262 N.W.2d at 325. In that case we concluded that the MEQC's failure to require an Environmental Impact Statement at the corridor-selection stage of the proceedings was not reversible error, although to have required an EIS would have been preferable, because (1) the law gave MEQC discretion to decide when an EIS was required; (2) no statute specifically requires that the EIS be prepared at the corridor-selection stage; (3) an EIS was, in fact prepared and available to guide the MEQB when the specific route was selected; and (4) the court was convinced that the MEQB did consider factors which the PPSA required it to evaluate. Some of these considerations are present in the case before us; but the seemingly crucial one — the fact that the MEQB did have an EIS before it when it made a specific site determination — is not.

In this case, no Environmental Impact Statement was prepared before the Sherco site was selected. Thus, the MEQB did not even substantially comply with one important purpose of MEPA: to insure that state decisions be preceded by a thorough consideration of environmental factors. If the standard practice of the MEQB is to perform environmental review after the key decisions concerning the siting of power facilities have already been made, the EIS would be a rather useless gesture.

Because, in this case, no real consideration of alternatives was made, and for the reasons set out above, the MEQB should reconsider its siting determination in the context of the environmental review which has already been ordered by the district court.

PETERSON, J., took no part in the consideration or decision of this case.

1 The district court also concluded that the principle of "nonproliferation" announced in People for EnvironmentalEnlightenment and Responsibility (PEER), Inc. v. MinnesotaEnvironmental Quality Council, 266 N.W.2d 858-64 (Minn. 1978), confirms the selection of the Sherco site, where two electric generating facilities already operate, for the construction of two more such plants.

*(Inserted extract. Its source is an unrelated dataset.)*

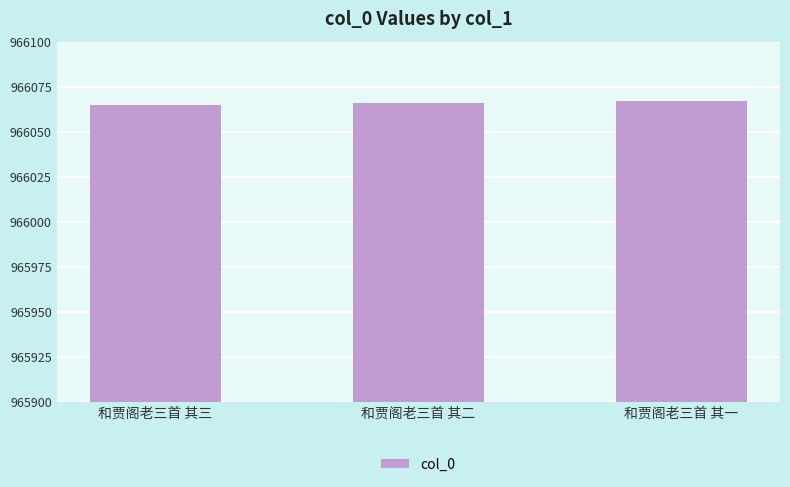

What is the maximum value shown in the chart?

966067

I do not agree.

The "non-proliferation policy" identified in PEER cannot be strictly applied to power plant siting consistent with the terms of the Energy Act, whose purpose is "to encourage thrift in the use of energy, and to maximize use of energy-efficient systems * * *." Minn.Stat. § 116H.01 (1978). The PPSA itself requires that, in making site decisions, the MEQB must consider new technologies which will minimize adverse environmental effects and possible beneficial uses of waste energy. Minn.Stat. § 116C.57, subd. 4(3), (4) (1978). Furthermore, MEQB rules encourage siting decisions which "permit significant conservation of energy or utilization of by-products" and "minimize the distance to large load centers." 6 MCAR § 3.074H. 1. j., k. These statutes and regulations require the MEQB to consider the possibility that alternative plant locations may be capable of more efficient utilization of waste heat, for example, or minimize the distance over which the generated power must be transmitted.

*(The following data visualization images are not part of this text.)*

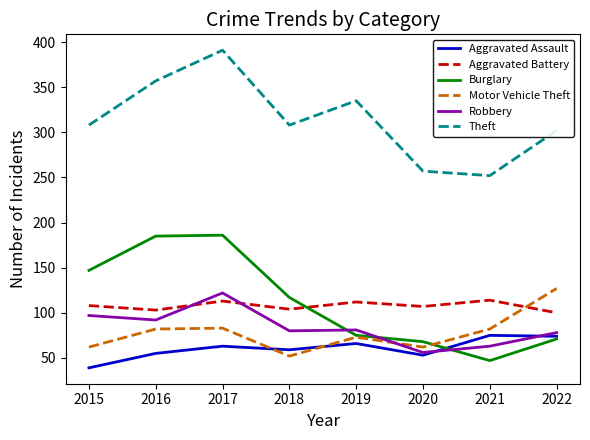

True or false: Aggravated Assault has more than 1 points higher than both neighbors.

True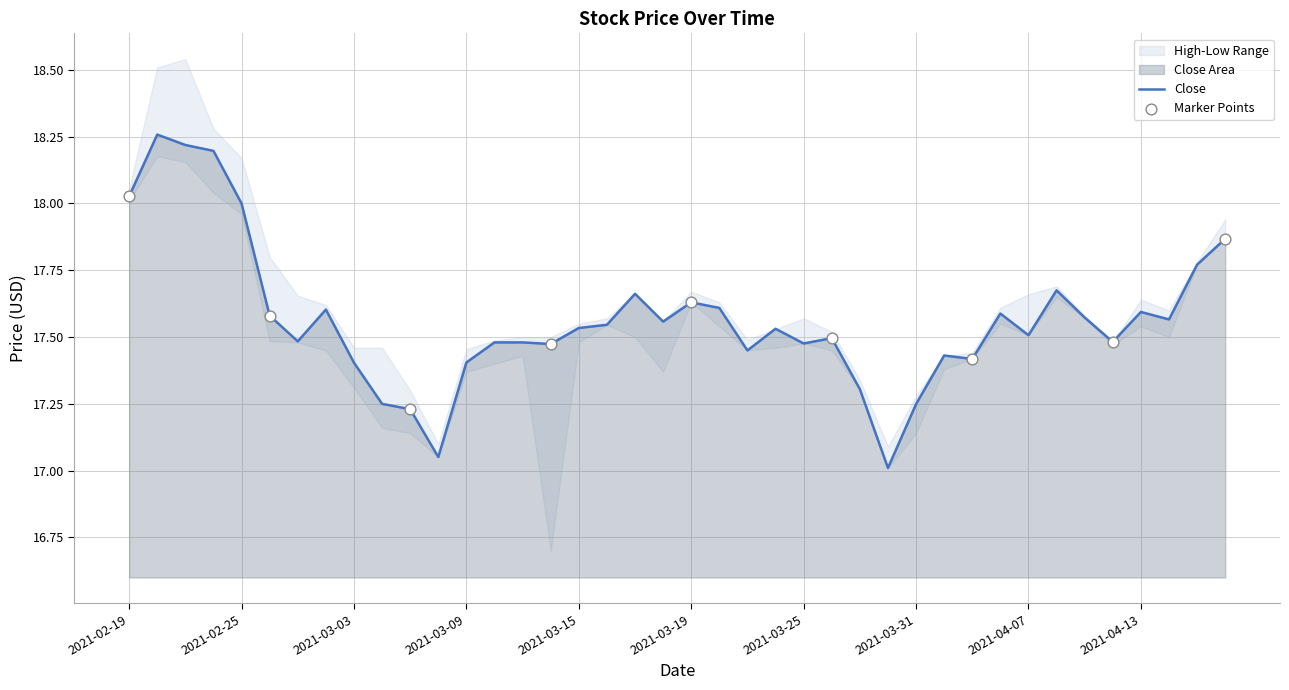

Which series reaches the maximum Y coordinate?

High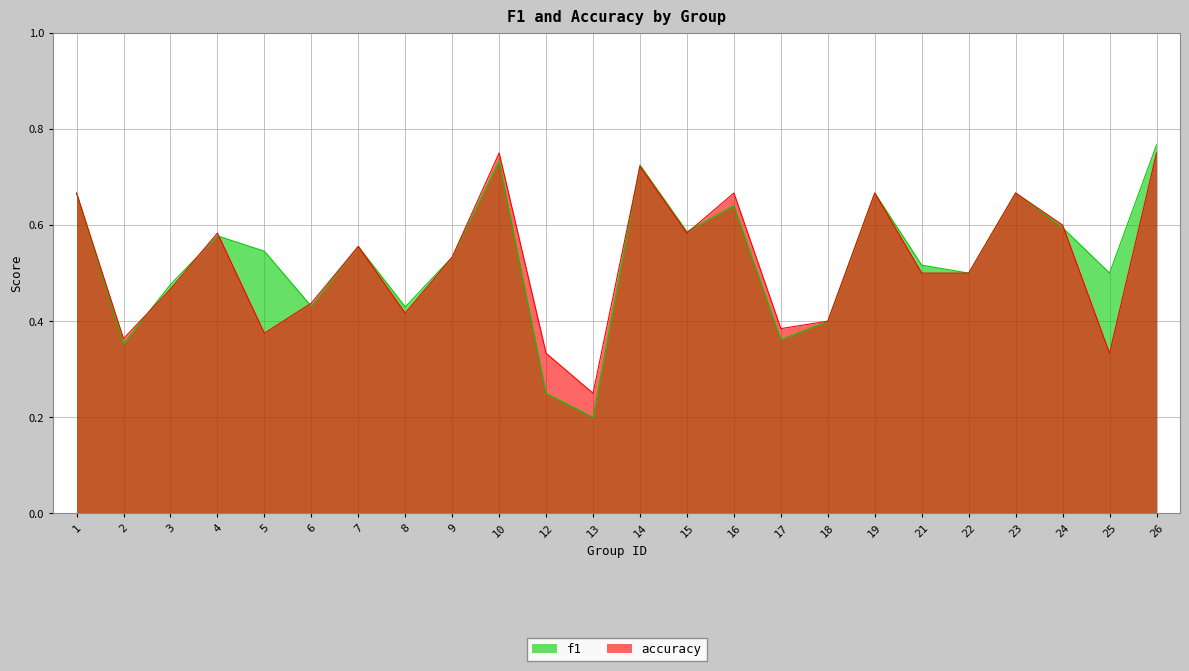

In f1, how many points are higher than both neighbors (excluding endpoints)?

7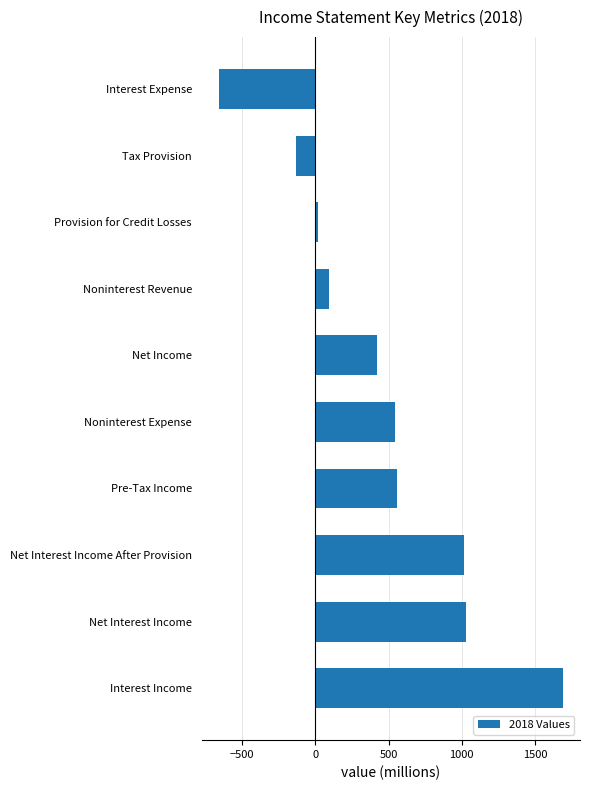

Between Interest Income and Interest Expense, which is larger?

Interest Income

Furthermore, the Environmental Impact Statement prepared by the MPCA regarding the Sherco power plants makes clear that ambient air quality levels will be significantly affected if Sherco 3 and 4 are constructed where two coal-burning generating plants are already in operation. Concentrated burning of large amounts of Western coal in multiple facilities at a single location contributes to air pollution and adverse human health effects. For these reasons, the siting of power lines cannot strictly control power plant siting determinations.